Aller sur la navigation Aller au contenu principal Aller sur la recherche

Tutelles : "les moyens manquent et le contrôle n'est pas effectué"

Auteur Rédaction

Temps de lecture 3 min

Date de publication 19/10/2014

0 commentaires

Entretien avec Florence Fresnel, avocate, spécialiste en droit de la famille, des personnes et de leur patrimoine, docteur en droit

Florence FresnelQue pensez vous du livre « Les Dépossédés » de Valérie Labrousse ?
On y trouve des choses intéressantes, mais aussi des erreurs juridiques. Sur le fond, je dirais que ce livre touche une réalité que je constate dans mon cabinet : on me confie des dossiers parce que des erreurs sont commises souvent par des personnes de haut niveau. Cela dit, les escrocs exercent dans toutes les professions. Le domaine de la protection juridique en recèle-t-il plus que d’autres ? Je ne pense pas, mais la tentation y est peut être plus grande. Simplement, le manque de moyens de la justice est une réalité, qui ne peut être rejeté d’une pichenette, comme le fait l’auteur.

Vous ne croyez donc pas à l’existence d’une « mafia » spécifique à la protection juridique ?
Je ne peux pas penser que le Parquet, les magistrats, les médecins, les gérants de tutelle maintenant nommés mandataires judiciaires à la protection des majeurs (MJPM) sont organisés en système spoliateur. En revanche, il existe un régime de l’erreur, indéniable, mais qui peut être corrigé puisque l’on fait appel à moi. Je peux vous citer le cas fort ancien d’une jeune juge des tutelles, fraîchement sortie de l’école, séduite par un gérant de tutelle et qui a été conduite à participer à une erreur organisée. A la mort d’un majeur protégé, le pot aux roses a été découvert et les coupables ont été écroués. Donc l’impunité décrite dans le livre n’est pas aussi systématique qu’on cherche à nous le faire croire. Quand on vient me voir, parfois le dossier laisse penser qu’il n’y a pas une chance sur un million d’obtenir gain de cause, mais une fois sur deux la justice est rendue comme mon client et moi l’espérions.

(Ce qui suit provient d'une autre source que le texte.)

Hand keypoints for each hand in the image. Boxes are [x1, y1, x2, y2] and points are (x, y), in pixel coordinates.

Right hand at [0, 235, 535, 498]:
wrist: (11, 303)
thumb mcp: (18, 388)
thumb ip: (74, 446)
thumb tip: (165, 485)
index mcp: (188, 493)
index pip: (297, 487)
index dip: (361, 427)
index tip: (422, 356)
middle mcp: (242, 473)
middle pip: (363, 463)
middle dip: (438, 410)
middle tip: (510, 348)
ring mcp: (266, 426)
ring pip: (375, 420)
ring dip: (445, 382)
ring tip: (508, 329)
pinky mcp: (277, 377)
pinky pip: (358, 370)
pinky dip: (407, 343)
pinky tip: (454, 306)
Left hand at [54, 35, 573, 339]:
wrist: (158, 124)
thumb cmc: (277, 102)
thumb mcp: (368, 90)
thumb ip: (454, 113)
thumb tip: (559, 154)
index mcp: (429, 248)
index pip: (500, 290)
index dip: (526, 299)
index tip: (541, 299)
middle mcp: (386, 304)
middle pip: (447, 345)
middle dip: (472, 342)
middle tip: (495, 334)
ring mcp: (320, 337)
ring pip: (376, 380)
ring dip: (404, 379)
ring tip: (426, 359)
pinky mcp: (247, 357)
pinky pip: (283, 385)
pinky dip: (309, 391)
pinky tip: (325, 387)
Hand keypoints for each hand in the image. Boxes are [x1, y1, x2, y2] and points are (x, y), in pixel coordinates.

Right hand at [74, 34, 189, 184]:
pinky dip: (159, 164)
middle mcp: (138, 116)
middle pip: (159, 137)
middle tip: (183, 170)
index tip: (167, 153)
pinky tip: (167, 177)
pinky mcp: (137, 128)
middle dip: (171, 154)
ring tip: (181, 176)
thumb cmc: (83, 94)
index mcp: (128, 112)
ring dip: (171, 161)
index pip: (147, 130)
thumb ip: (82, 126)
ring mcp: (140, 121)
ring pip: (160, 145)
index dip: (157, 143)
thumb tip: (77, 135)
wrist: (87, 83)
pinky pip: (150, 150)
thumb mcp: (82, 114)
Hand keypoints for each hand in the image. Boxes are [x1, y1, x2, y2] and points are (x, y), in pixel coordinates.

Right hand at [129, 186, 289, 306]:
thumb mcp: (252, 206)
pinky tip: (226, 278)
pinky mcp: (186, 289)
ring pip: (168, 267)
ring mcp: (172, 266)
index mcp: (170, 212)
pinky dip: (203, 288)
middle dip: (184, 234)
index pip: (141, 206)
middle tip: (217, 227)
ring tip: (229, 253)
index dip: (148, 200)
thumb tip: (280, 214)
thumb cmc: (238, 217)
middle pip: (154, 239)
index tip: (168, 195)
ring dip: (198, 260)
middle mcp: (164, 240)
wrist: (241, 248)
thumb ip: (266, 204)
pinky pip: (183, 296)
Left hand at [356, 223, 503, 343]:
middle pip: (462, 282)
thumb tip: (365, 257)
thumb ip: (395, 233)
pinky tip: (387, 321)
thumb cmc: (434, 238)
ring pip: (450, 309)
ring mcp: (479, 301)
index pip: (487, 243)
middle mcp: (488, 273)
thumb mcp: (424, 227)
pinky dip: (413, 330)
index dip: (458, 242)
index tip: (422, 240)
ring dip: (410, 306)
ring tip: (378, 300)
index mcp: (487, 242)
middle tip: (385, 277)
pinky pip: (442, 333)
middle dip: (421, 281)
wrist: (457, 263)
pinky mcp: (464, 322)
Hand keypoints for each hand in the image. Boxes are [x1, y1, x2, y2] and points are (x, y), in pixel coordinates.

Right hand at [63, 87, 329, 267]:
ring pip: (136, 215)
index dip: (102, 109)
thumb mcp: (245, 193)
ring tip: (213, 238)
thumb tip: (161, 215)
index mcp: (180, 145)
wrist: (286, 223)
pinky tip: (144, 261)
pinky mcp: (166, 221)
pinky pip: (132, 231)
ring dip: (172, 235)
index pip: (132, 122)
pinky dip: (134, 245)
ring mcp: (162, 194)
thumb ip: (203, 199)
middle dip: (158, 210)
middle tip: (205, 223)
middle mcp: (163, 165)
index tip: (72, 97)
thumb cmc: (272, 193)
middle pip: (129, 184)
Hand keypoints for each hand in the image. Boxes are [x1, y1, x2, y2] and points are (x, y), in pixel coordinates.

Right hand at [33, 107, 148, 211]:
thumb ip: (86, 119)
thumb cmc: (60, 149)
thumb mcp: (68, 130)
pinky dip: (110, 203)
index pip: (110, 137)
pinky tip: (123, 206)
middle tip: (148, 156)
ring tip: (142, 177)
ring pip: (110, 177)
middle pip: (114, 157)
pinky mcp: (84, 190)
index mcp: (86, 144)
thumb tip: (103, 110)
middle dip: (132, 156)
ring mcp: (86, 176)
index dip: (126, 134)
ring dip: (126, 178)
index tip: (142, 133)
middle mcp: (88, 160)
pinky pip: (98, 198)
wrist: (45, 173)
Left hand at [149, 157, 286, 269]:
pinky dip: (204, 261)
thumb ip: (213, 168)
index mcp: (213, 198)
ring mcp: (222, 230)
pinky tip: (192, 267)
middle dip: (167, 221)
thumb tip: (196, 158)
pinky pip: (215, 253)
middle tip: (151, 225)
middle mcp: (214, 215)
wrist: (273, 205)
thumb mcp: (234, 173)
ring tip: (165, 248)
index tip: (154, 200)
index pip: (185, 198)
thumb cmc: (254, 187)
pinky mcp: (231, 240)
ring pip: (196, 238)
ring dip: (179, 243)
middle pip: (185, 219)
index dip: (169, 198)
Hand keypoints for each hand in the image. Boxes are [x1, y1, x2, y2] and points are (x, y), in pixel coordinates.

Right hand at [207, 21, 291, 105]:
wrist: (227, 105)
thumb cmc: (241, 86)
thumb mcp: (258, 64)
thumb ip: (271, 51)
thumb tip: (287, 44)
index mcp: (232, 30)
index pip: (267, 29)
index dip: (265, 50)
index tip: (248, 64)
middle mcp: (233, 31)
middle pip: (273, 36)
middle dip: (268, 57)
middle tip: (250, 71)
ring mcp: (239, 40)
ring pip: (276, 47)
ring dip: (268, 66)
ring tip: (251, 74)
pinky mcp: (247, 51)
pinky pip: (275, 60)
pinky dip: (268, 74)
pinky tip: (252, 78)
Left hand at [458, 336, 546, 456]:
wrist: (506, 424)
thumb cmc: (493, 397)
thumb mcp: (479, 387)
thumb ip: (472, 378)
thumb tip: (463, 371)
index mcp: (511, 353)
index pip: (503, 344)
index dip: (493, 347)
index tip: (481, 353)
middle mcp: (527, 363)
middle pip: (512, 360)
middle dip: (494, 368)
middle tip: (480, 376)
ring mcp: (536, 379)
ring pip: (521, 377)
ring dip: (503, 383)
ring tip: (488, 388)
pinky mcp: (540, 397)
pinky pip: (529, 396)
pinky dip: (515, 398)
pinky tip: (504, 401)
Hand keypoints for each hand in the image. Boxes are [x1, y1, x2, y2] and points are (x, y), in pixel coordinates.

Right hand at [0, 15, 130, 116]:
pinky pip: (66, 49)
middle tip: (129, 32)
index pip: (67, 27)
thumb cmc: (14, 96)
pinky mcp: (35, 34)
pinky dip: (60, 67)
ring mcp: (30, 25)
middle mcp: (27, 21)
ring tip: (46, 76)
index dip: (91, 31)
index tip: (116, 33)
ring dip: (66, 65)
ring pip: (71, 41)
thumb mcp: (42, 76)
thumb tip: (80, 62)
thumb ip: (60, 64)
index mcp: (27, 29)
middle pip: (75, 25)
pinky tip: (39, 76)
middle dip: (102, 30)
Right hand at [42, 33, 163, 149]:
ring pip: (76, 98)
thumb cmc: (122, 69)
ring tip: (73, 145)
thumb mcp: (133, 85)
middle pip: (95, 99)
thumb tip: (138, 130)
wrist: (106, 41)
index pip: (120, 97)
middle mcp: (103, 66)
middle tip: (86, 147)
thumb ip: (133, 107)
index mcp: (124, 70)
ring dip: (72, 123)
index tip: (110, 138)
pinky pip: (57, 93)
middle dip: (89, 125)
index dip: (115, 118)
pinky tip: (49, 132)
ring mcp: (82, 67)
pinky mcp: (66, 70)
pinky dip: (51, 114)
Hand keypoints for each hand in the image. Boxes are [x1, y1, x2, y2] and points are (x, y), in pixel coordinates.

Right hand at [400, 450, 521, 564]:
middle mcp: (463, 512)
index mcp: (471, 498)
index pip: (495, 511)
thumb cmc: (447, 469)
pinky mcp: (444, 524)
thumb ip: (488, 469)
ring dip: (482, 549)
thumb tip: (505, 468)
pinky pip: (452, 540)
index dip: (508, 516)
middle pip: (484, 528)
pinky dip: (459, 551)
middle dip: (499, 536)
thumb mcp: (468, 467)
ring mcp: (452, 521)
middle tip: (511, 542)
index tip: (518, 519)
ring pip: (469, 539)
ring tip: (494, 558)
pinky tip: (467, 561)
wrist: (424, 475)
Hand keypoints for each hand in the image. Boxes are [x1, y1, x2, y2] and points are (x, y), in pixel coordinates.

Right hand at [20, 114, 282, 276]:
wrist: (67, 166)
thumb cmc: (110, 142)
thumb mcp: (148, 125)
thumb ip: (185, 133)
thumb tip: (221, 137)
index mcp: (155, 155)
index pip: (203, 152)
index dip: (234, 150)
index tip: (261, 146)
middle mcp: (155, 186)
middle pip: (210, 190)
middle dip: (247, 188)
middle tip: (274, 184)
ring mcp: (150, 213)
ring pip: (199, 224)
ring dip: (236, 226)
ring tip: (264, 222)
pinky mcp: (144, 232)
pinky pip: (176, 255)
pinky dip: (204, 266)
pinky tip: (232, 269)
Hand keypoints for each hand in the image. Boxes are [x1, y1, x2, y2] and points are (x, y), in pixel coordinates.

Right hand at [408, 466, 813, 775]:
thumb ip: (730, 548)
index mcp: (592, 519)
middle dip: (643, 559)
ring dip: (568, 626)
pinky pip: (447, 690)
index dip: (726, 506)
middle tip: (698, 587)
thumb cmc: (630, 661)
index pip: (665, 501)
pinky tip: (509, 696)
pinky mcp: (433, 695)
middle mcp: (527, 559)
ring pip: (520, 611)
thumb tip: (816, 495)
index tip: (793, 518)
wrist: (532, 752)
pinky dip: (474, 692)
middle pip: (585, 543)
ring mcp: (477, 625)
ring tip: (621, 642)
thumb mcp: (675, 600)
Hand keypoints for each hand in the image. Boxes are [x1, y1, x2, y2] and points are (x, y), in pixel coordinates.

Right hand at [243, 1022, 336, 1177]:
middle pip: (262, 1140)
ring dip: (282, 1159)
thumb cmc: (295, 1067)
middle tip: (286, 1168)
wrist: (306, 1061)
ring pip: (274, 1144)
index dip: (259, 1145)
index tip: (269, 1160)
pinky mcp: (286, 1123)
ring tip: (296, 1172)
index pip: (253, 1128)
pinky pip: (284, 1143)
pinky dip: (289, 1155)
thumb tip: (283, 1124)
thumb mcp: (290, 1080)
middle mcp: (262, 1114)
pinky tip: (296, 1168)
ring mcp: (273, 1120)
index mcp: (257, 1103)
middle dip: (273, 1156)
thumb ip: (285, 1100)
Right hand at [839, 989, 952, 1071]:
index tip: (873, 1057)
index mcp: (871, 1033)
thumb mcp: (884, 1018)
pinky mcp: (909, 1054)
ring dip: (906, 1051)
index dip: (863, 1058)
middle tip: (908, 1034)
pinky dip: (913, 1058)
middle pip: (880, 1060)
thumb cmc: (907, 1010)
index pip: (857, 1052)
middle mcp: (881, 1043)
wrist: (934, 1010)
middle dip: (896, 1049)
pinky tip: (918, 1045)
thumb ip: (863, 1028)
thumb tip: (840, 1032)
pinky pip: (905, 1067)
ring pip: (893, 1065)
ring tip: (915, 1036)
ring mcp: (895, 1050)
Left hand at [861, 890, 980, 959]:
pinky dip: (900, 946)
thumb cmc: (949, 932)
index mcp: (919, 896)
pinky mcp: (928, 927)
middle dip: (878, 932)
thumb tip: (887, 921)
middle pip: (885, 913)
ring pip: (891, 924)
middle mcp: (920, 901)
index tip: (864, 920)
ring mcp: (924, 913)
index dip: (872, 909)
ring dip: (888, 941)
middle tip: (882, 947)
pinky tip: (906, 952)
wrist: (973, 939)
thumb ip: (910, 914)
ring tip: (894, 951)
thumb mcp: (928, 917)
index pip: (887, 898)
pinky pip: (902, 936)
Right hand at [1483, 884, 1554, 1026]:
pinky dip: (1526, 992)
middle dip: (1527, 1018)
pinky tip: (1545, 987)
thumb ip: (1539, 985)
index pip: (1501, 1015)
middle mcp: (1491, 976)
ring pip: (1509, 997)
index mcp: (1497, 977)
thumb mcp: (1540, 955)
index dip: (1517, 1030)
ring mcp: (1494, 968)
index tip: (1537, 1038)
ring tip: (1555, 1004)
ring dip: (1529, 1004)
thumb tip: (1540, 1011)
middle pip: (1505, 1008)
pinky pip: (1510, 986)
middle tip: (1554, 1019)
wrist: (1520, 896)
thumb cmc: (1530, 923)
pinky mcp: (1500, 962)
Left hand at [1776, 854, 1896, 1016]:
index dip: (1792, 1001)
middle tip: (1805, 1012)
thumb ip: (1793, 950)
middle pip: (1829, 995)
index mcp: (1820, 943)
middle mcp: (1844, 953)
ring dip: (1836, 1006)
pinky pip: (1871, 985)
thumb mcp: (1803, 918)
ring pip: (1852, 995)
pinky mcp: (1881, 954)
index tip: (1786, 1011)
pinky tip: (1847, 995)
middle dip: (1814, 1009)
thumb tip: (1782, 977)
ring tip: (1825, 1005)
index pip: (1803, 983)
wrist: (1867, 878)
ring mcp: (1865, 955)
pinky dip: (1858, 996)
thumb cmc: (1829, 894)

Les fraudes sont-elles minoritaires ou majoritaires ?
On ne sait pas. Les chiffres manquent à ce sujet. La célèbre affaire où l’Assistance Publique-Hopitaux de Paris (mise à la connaissance du grand public par les médias en 1998) était impliquée n’a jamais donné lieu à une communication sur le montant des indemnisations obtenues. Quelqu’un que je ne peux citer m’a dit une fois que le montant des escroqueries commises dans le domaine de la protection était supérieur au montant des pertes enregistrées par le Crédit Lyonnais à l’occasion du scandale qui avait défrayé la chronique au début des années 1990. Mais cette estimation mériterait d’être vérifiée.

Le système de la protection juridique tel qu’ll est organisé aimante-t-il les escrocs ?
On ne peut pas dire qu’un certain type d’individus prospère au sein du système. La profession de MJPM est ouverte et j’ai vu toutes sortes de gens chercher à s’en faire un métier : des chômeurs, des assistantes sociales, des jeunes qui sortent de la fac… Tous les profils s’y trouvent.

Est-ce que la réforme des tutelles intervenue en 2009 a changé quelque chose ?
Je crois que c’est devenu pire dans la mesure où le contrôle n’a jamais été repensé pour être modifié. En effet les comptes doivent être déposés annuellement auprès du greffier en chef du tribunal d’instance qui n’a pas reçu de formation comptable. Aussi ce dernier débordé par d’autres fonctions concomitantes à sa qualité peut oublier de vérifier que tel compte lui a été ou non remis d’une part et ou d’autre part n’a pas eu le temps de vérifier chaque compte déposé. De plus l’Etat est sinistré, il n’a pas d’argent pour leur donner une formation comptable. Ce n’est pas un hasard si la France est classée au 34ème rang pour son budget au Ministère de la Justice sur les 47 Etats qui ont signé et ratifié la Convention Européenne de Sauvegarde des droits de l’homme. L’auteur a souligné que préalablement au vote de la loi, il avait été question un moment de basculer le contrôle sur la Banque de France, mais le ministère des Finances avait refusé. Maintenant, il faut savoir que tous les gros dossiers (en particulier ceux qui sont éligibles à l’impôt sur la fortune) sont vérifiés au préalable par un expert comptable. Mais entre 200 000 euros et 1,3 millions d’euros, c’est la Comédie Humaine de Balzac.

Le mandat de protection future n’a rien changé sur le fond ?
La formule française du mandat de protection future est dangereuse car le mandant conserve sa capacité. Donc il peut continuer à signer seul tous les actes et prendre seul toutes les décisions, contrairement aux droits belge et québecois, dont il est inspiré.